◆ ASSIGNMENT ◆
Give every entry again, word for word.

◆ GIVEN DATA ◆
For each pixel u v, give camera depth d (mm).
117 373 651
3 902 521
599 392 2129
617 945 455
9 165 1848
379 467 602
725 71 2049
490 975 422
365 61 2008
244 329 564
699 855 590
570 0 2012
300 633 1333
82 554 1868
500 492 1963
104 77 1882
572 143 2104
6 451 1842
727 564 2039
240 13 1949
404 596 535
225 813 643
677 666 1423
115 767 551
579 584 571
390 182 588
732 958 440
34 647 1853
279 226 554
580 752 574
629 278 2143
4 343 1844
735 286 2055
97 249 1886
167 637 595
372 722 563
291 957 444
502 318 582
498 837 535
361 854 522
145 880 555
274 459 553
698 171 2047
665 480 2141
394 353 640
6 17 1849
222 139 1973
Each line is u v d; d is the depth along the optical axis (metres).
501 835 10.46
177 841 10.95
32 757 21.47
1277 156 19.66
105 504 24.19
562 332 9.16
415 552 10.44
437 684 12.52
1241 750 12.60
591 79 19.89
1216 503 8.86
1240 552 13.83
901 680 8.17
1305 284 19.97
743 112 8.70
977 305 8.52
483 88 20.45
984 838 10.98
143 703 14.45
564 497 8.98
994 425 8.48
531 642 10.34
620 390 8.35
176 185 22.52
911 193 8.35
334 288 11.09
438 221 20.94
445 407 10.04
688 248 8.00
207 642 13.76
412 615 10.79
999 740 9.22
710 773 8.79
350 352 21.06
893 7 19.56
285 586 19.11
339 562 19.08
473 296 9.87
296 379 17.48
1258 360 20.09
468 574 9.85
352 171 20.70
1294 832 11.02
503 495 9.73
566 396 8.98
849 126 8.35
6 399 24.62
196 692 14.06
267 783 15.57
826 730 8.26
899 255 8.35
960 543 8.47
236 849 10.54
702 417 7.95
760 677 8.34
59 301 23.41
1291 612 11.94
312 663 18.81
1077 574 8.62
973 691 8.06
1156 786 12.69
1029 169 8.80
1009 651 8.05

◆ RESULT OF THE EXERCISE ◆
For each pixel u v, give camera depth d (mm).
117 373 651
3 902 521
599 392 2129
617 945 455
9 165 1848
379 467 602
725 71 2049
490 975 422
365 61 2008
244 329 564
699 855 590
570 0 2012
300 633 1333
82 554 1868
500 492 1963
104 77 1882
572 143 2104
6 451 1842
727 564 2039
240 13 1949
404 596 535
225 813 643
677 666 1423
115 767 551
579 584 571
390 182 588
732 958 440
34 647 1853
279 226 554
580 752 574
629 278 2143
4 343 1844
735 286 2055
97 249 1886
167 637 595
372 722 563
291 957 444
502 318 582
498 837 535
361 854 522
145 880 555
274 459 553
698 171 2047
665 480 2141
394 353 640
6 17 1849
222 139 1973
Each line is u v d; d is the depth along the optical axis (metres).
501 835 10.46
177 841 10.95
32 757 21.47
1277 156 19.66
105 504 24.19
562 332 9.16
415 552 10.44
437 684 12.52
1241 750 12.60
591 79 19.89
1216 503 8.86
1240 552 13.83
901 680 8.17
1305 284 19.97
743 112 8.70
977 305 8.52
483 88 20.45
984 838 10.98
143 703 14.45
564 497 8.98
994 425 8.48
531 642 10.34
620 390 8.35
176 185 22.52
911 193 8.35
334 288 11.09
438 221 20.94
445 407 10.04
688 248 8.00
207 642 13.76
412 615 10.79
999 740 9.22
710 773 8.79
350 352 21.06
893 7 19.56
285 586 19.11
339 562 19.08
473 296 9.87
296 379 17.48
1258 360 20.09
468 574 9.85
352 171 20.70
1294 832 11.02
503 495 9.73
566 396 8.98
849 126 8.35
6 399 24.62
196 692 14.06
267 783 15.57
826 730 8.26
899 255 8.35
960 543 8.47
236 849 10.54
702 417 7.95
760 677 8.34
59 301 23.41
1291 612 11.94
312 663 18.81
1077 574 8.62
973 691 8.06
1156 786 12.69
1029 169 8.80
1009 651 8.05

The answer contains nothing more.